It has not only been businesses that have been subjected to pressure from activists over the proposed Stop Online Piracy Act (SOPA) in the U.S. The Obama administration has also received petitions asking it to oppose the legislation. The White House released a statement late last week with its response.
The letter was signed by Victoria Espinel, Intellectual Property Enforcement Coordinator at Office of Management and Budget, Aneesh Chopra, U.S. Chief Technology Officer, and Howard Schmidt, Special Assistant to the President and Cybersecurity Coordinator for National Security. It addresses three key bills currently under debate: SOPA, the Protect IP Act, and the Online Protection and Digital Enforcement (OPEN) Act.
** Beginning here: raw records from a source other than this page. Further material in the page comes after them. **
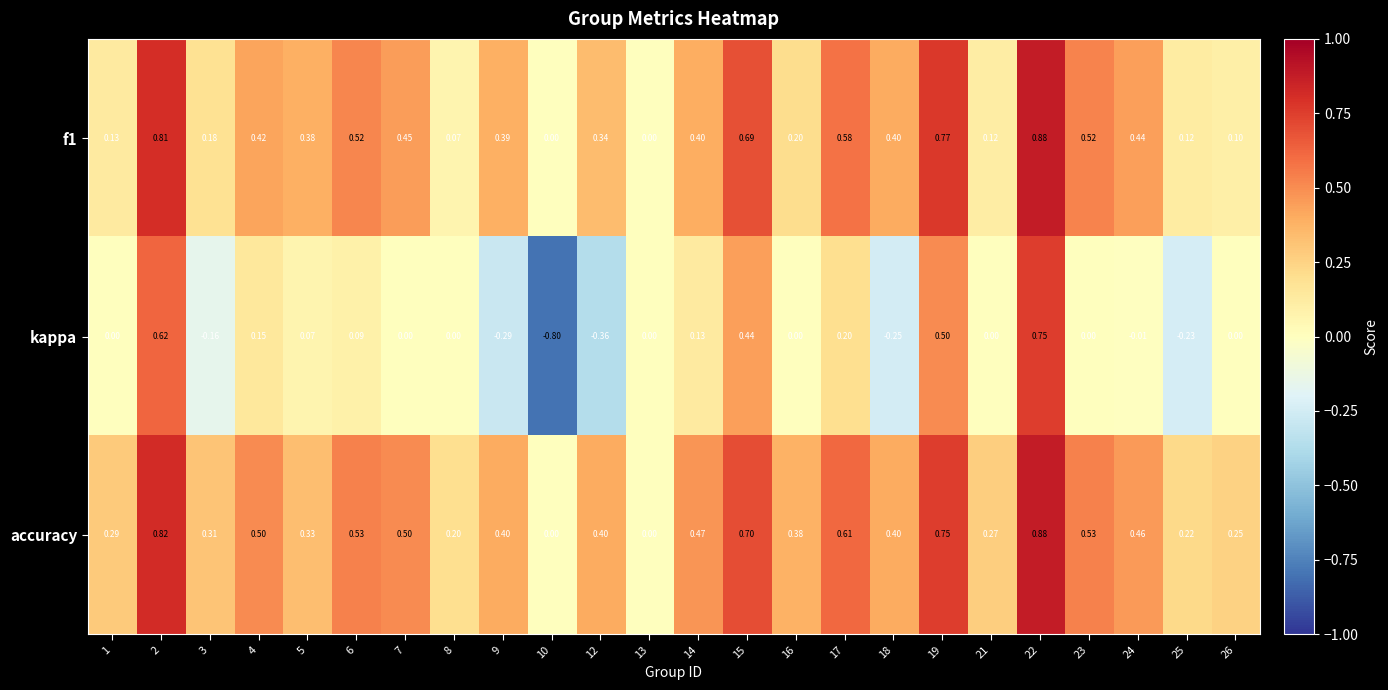

Is the value of kappa at 12 greater than the value of accuracy at 19?

No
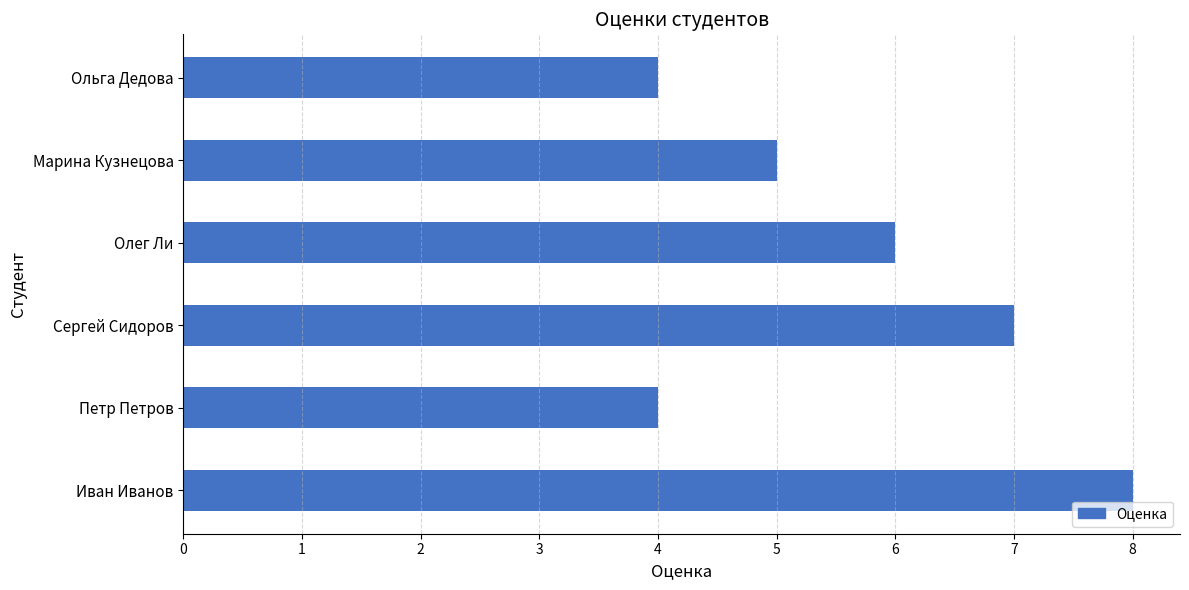

What is the difference between the second highest and minimum values?

3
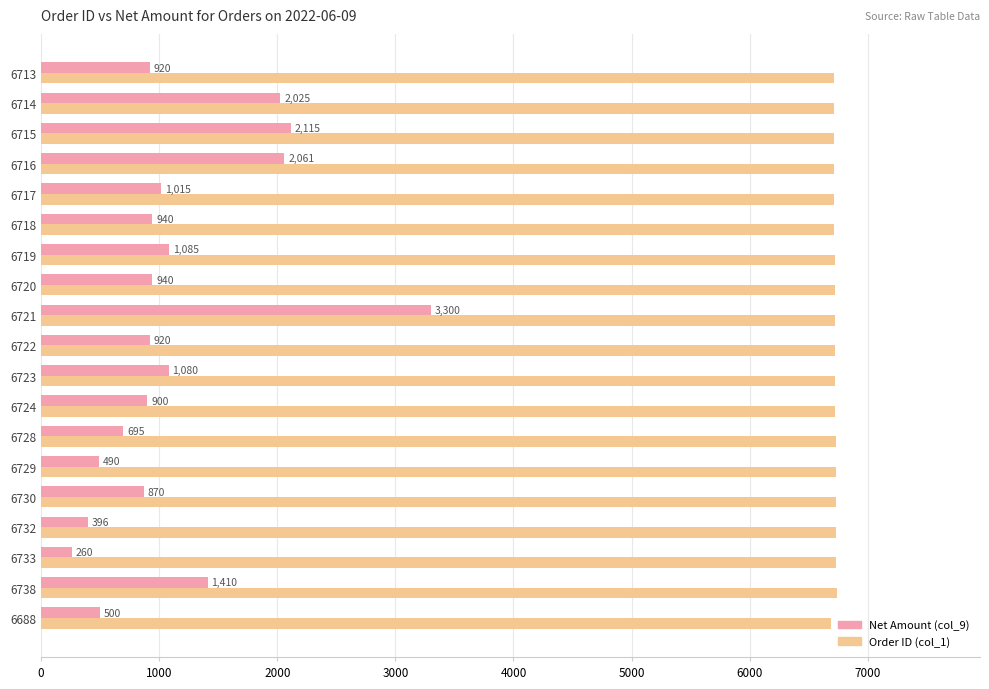

Between 6723 and 6720, which series saw the biggest shift?

Net Amount (col_9)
The letter addresses several key points and illustrates what the White House “will and will not support”. Among the issues mentioned are:
- freedom of expression – The White House says it will not support a law that inhibits it. The laws should be designed to only target foreign sites beyond U.S. jurisdiction that are engaged in activities “clearly prohibited” under current U.S. laws.
- Cybersecurity – DNS should not be tampered with in such a way that it disrupts the flow of the Internet or creates security problems.
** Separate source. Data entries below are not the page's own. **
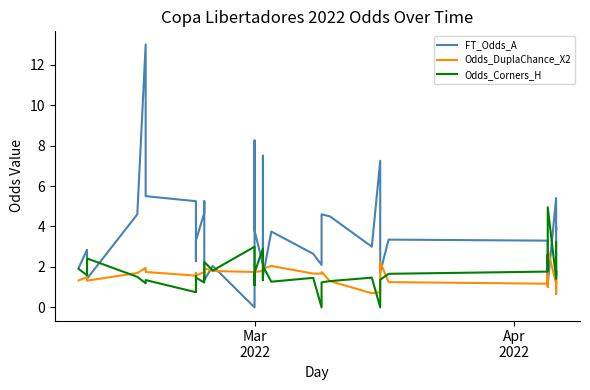

List the series in order of their peak value, lowest first.

Odds_DuplaChance_X2, Odds_Corners_H, FT_Odds_A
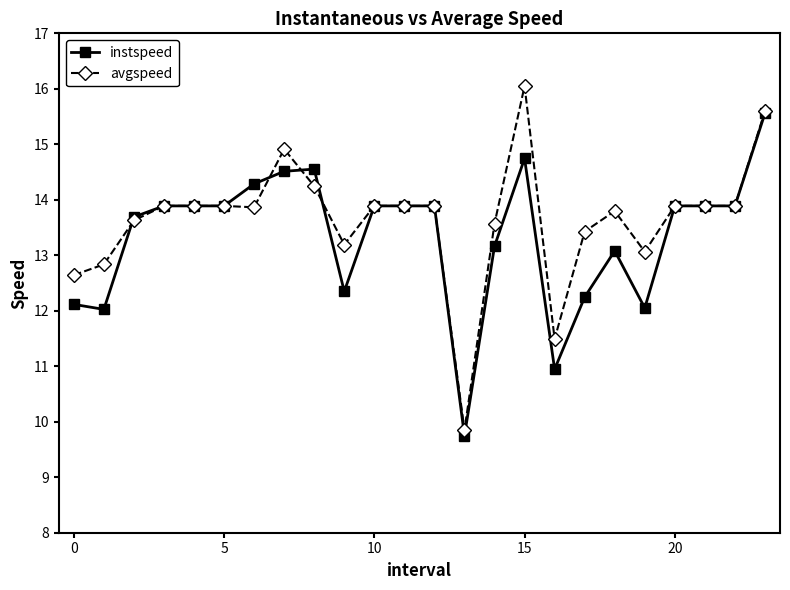

Is this an area chart (filled region under the line)?

No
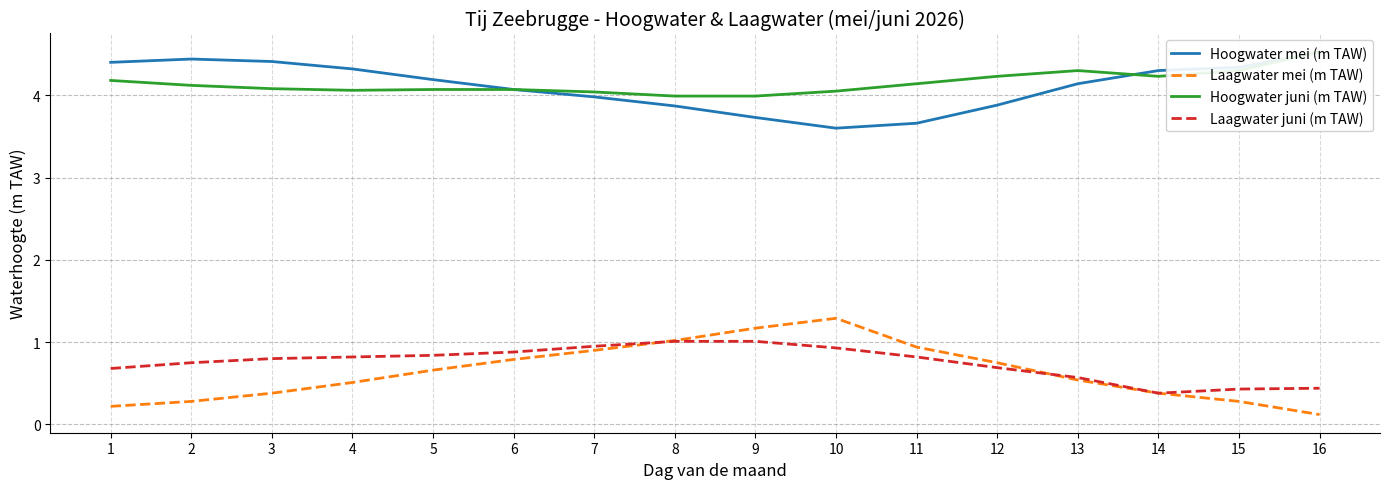

What are all the series names shown in the legend?

Hoogwater mei (m TAW), Laagwater mei (m TAW), Hoogwater juni (m TAW), Laagwater juni (m TAW)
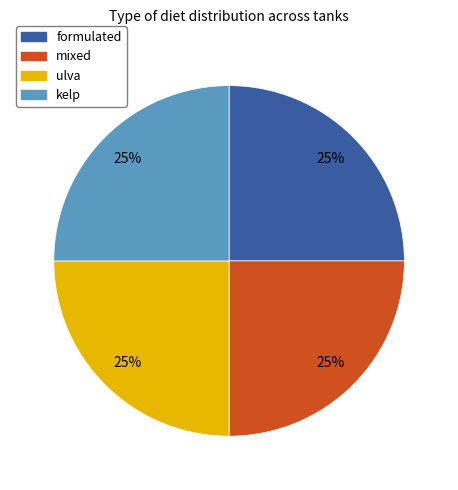

Approximately how many times larger is the value at ulva compared to formulated?

1.0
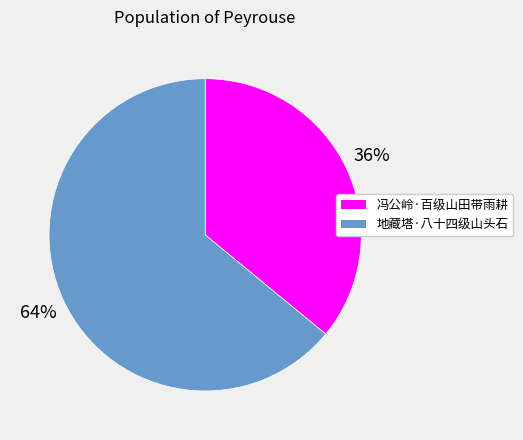

To the nearest percent, what is the combined percentage of 地藏塔·八十四级山头石 and 冯公岭·百级山田带雨耕?

100%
- Cooperation – All parties involved should cooperate to make the legislation work, rather than outright opposition to the bills.
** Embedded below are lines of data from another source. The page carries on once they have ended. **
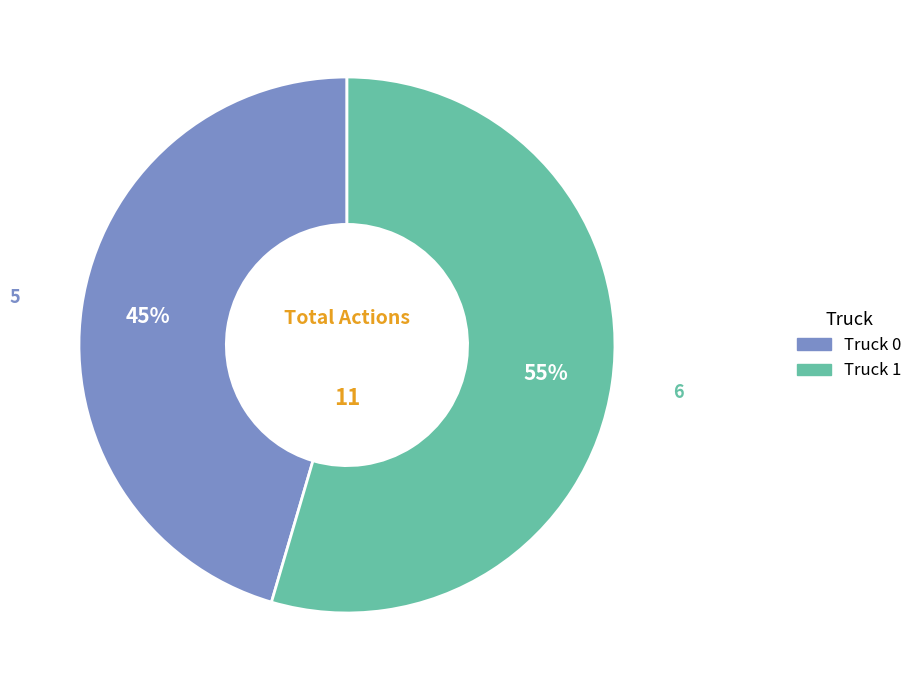

How many segments does this pie chart have?

2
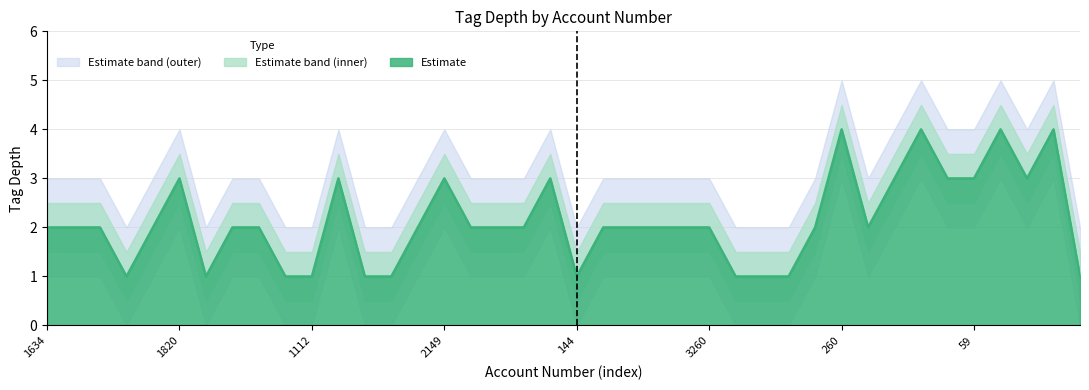

What is the label of the 35th point from the left?

229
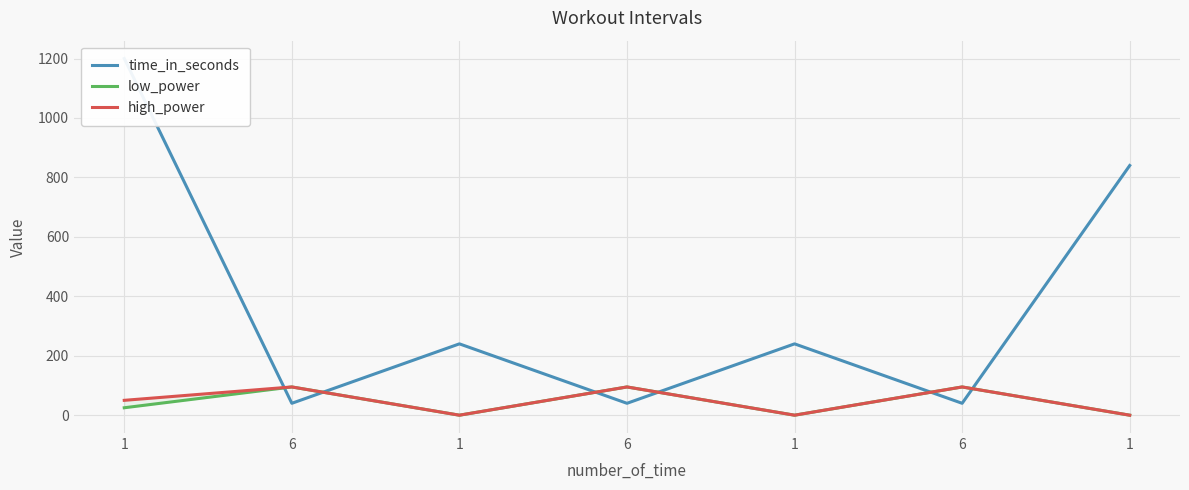

How many positive values does the low_power series have?

4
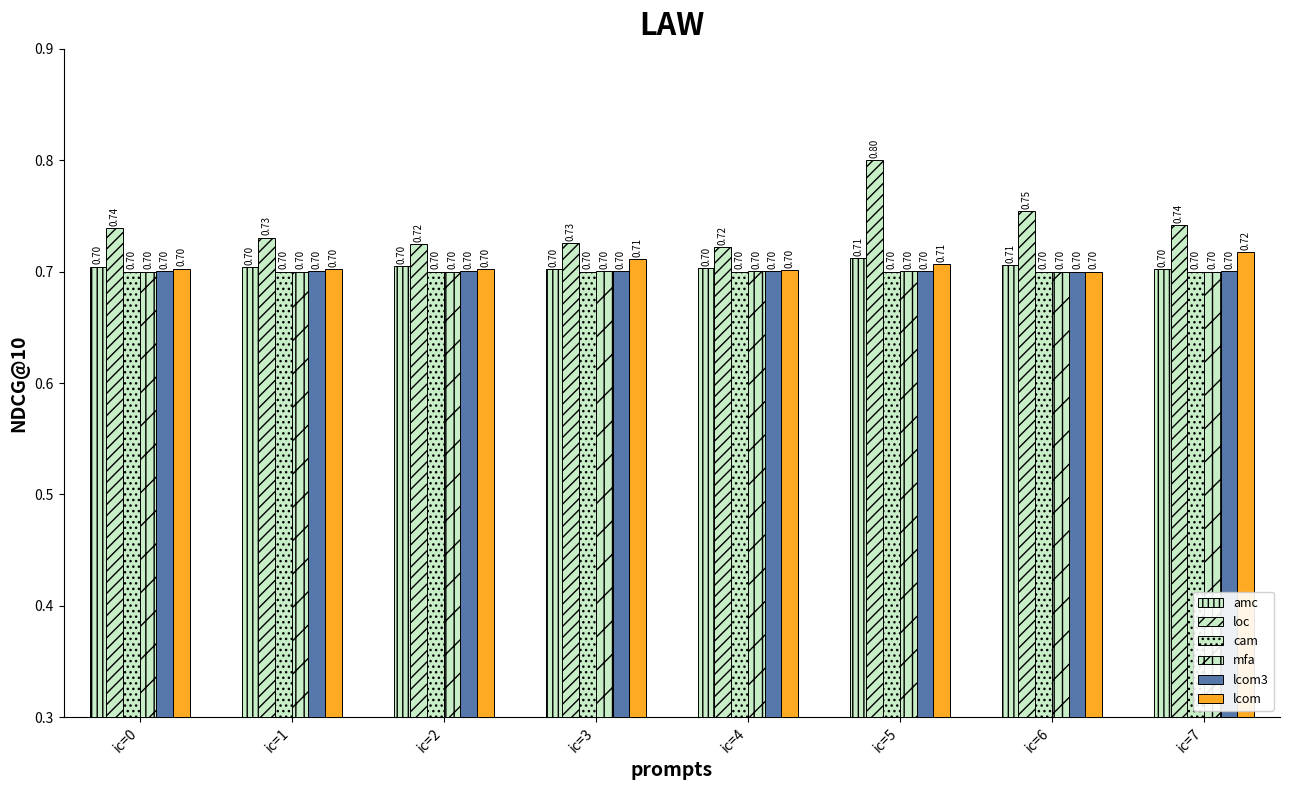

Count the number of data series in this chart.

6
The rest of the letter essentially defends the apparent necessity of new laws to fight piracy and defend intellectual property. It is important to note that even if the White House does not “support” a bill, that is no sure indication that the president will not sign it anyway, as was clear with the National Defense Authorization Act, which President Obama signed on New Year’s Eve. Therefore, this letter from the White House may not slow down efforts to oppose SOPA, Protect IP, or OPEN.